- Theatrical release poster
- Directed by: Ajay Bhupathi
- Written by: Ajay Bhupathi
- Produced by: P. Kiran
- Starring: Jaya Krishna Ghattamaneni; Rasha Thadani; Mohan Babu;
- Cinematography: Jaya Krishna Gummadi
- Edited by: Madhav Kumar Gullapalli
- Music by: G. V. Prakash Kumar
- Production company: Chandamama Kathalu Pictures LLP
- Release date: 30 July 2026;
- Country: India
- Language: Telugu

= Srinivasa Mangapuram (film) =

2026 Indian Telugu-language film

Srinivasa Mangapuram is a 2026 Indian Telugu-language romantic action film written and directed by Ajay Bhupathi. Produced by P. Kiran, the film marks the acting debuts of Jaya Krishna Ghattamaneni and Rasha Thadani in the lead roles, with Mohan Babu playing the main antagonist.

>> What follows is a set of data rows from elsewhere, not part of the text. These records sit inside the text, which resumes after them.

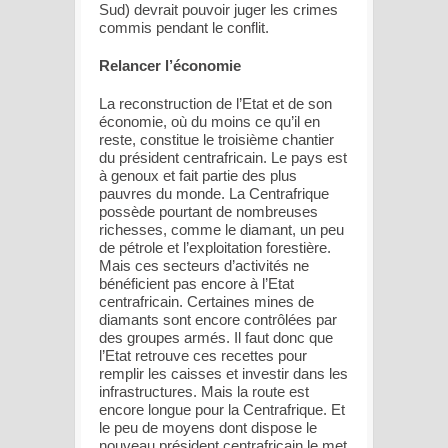
Sud) devrait pouvoir juger les crimes
commis pendant le conflit.
Relancer l’économie
La reconstruction de l’Etat et de son
économie, où du moins ce qu’il en
reste, constitue le troisième chantier
du président centrafricain. Le pays est
à genoux et fait partie des plus
pauvres du monde. La Centrafrique
possède pourtant de nombreuses
richesses, comme le diamant, un peu
de pétrole et l’exploitation forestière.
Mais ces secteurs d’activités ne
bénéficient pas encore à l’Etat
centrafricain. Certaines mines de
diamants sont encore contrôlées par
des groupes armés. Il faut donc que
l’Etat retrouve ces recettes pour
remplir les caisses et investir dans les
infrastructures. Mais la route est
encore longue pour la Centrafrique. Et
le peu de moyens dont dispose le
nouveau président centrafricain le met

The film was theatrically released on 30 July 2026 to negative reviews and became a box-office bomb.

== Production ==
Production design for the film has been overseen by Sahi Suresh while the action sequences were choreographed by Real Sathish.

== Release ==

=== Theatrical ===
The film was theatrically released on 30 July 2026.

=== Home media ===
The post theatrical digital streaming rights were acquired by Amazon Prime Video.

== Reception ==
Suresh Kavirayani of The New Indian Express rated the film 2/5 and felt that the emotional depth that the story desperately needs is missing. He further stated, "the story has potential, weak writing and a formulaic screenplay dilute its impact". Sreeju Sudhakaran of Rediff.com gave a rating of 1.5 out of 5, called it a "formulaic storytelling" and felt Jaya Krishna Ghattamaneni's performance lacks consistency.